### SELECTION
####################
How did you prime it? How long did it ferment?
 
Try putting a few of them in the warmest place you can- on top of the fridge, a closet, etc. In a week, chill one in the fridge overnight and check the carb level. Warmer temperatures will really help!
 
ok ok the weather is getting warmer out, so that will help. My only concern is that they were kept cold first the first week of bottling, so did I miss the chance to carbonate? Can you still get carbonation after the beer was initially kept in the cold?

And I primed with priming sugar from my true brew california common kit.




**Fermented in my bucket for 4 weeks. Then bottled. Been bottled for 2 weeks now and there is VERY little carb, barely any. So I brought them to a warmer place, just hope the inconsistency wont hurt it..
 
Thanks to the op for bringing up the subject of carbonation. I'd asked in another thread about the temp my bottles should be stored at having used Danstar Munich yeast to ferment.

Danstar suppposed to like cooler temps, ie low 60's for fermentation, and I did have a crazy wicked active fermentation! I wasn't sure if I should keep my freezer at the same low 60's for bottle conditioning. After a couple of days, my gut feeling was that carb happens at temps about 10* warmer than say.. 62*

So, I cranked up the thermostat and have had em' sitting in the dark at 72* for about 9 days now (first 2 days @ 62*) .... hoping to taste on this coming Saturday, after 14 days of being bottled.
 
Repeat after me, both of you- "Three weeks @ 70 Degrees, Three weeks @ 70 Degrees." Regardless of the yeast, regardless if it's ale or lager.

The answer is always....The 3 weeks at 70 degrees, that we recommend is the minimum time it takes for average gravity beers to carbonate and condition. Higher grav beers take longer.

Stouts and porters have taken me between 6 and 8 weeks to carb up..I have a 1.090 Belgian strong that took three months to carb up.

And just because a beer is carbed doesn't mean it still doesn't taste like a$$ and need more time for the off flavors to condition out. You have green beer.

Temp and gravity are the two factors that contribute to the time it takes to carb beer. But if a beer's not ready yet, or seems low carbed, and you added the right amount of sugar to it, then it's not stalled, it's just not time yet.

Everything you need to know about carbing and conditioning, can be found here Of Patience and Bottle Conditioning. With emphasis on the word, "patience." ;)

If a beer isn't carbed by "x number of weeks" you just have to give them more time. If you added your sugar, then the beer will carb up eventually, it's really a foolroof process. All beers will carb up eventually. A lot of new brewers think they have to "troubleshoot" a bottling issue, when there really is none, the beer knows how to carb itself. In fact if you run beersmiths carbing calculator, some lower grav beers don't even require additional sugar to reach their minimum level of carbonation. Just time.

I've carbed hundreds of gallons of beer, and never had a beer that wasn't carbed, or under carbed or anything of the sort (Except for a batch where I accidently mixed up lactose or Maltodextrine for priming sugar). Some took awhile, (as I said up to six months) but they ALL eventually carbed.
 
repeated per your instruction, oh master :)

Thanks for the tips! Man, I love this brewing all grain stuff!
####################
### DATA EXTRACT
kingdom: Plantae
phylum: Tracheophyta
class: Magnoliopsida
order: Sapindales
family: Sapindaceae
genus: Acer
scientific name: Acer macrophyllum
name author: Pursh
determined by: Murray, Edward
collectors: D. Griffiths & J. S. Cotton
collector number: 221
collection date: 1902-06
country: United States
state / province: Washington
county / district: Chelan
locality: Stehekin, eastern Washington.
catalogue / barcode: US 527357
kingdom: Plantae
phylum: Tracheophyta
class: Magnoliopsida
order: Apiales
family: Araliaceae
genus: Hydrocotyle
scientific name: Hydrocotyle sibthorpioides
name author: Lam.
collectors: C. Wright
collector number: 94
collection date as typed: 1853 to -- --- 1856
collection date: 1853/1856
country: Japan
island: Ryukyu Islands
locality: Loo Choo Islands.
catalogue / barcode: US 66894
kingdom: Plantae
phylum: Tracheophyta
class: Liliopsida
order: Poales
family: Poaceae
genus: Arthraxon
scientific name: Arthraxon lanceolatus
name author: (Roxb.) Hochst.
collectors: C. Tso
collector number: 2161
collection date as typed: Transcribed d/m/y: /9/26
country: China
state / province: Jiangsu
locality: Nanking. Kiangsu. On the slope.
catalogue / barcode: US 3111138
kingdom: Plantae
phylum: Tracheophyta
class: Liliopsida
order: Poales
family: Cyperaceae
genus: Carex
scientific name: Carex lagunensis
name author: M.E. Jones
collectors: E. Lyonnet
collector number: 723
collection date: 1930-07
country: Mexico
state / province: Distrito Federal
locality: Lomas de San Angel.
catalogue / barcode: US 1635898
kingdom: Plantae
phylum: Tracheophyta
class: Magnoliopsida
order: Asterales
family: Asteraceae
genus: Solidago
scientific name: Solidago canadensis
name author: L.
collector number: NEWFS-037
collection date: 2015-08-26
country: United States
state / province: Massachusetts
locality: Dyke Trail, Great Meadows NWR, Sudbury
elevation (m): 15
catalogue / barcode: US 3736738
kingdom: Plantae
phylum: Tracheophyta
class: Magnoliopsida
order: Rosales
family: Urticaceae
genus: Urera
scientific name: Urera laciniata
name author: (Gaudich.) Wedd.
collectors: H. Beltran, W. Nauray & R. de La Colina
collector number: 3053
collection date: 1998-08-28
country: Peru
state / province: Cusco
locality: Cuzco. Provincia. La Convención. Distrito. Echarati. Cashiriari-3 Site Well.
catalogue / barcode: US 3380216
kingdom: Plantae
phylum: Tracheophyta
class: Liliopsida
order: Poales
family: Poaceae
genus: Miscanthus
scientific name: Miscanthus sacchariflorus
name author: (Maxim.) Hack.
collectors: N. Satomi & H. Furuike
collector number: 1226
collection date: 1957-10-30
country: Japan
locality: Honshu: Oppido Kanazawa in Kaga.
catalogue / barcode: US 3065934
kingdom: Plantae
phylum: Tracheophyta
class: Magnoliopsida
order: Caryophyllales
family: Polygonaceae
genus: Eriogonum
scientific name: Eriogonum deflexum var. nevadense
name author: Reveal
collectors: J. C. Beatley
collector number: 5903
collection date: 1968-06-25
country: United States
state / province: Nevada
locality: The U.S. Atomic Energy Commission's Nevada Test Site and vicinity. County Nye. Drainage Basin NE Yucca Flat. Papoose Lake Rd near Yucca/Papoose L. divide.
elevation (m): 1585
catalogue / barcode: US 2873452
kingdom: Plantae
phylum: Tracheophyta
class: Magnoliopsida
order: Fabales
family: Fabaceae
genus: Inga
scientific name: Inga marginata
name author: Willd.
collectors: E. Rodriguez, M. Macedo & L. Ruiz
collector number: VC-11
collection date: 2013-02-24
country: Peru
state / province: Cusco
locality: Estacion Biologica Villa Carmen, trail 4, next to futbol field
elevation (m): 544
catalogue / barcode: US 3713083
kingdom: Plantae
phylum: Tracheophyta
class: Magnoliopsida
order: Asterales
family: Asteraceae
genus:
####################
### WORK INSTRUCTIONS
1. Answer these questions from the homebrewing thread:
(a) How many weeks did the beer ferment in the bucket before it was bottled?
(b) Which yeast was used by the brewer who asked about storage temperature for the bottles?
(c) How long did the 1.090 Belgian strong take to carb up?
2. List every style of beer named in the homebrewing thread.
The entries are separate material and have no connection to the homebrewing thread.

### SOLUTIONS FOR EACH TASK
1.
(a) Four weeks.
(b) Danstar Munich yeast.
(c) Three months.

2. California common, ale, lager, stout, porter, Belgian strong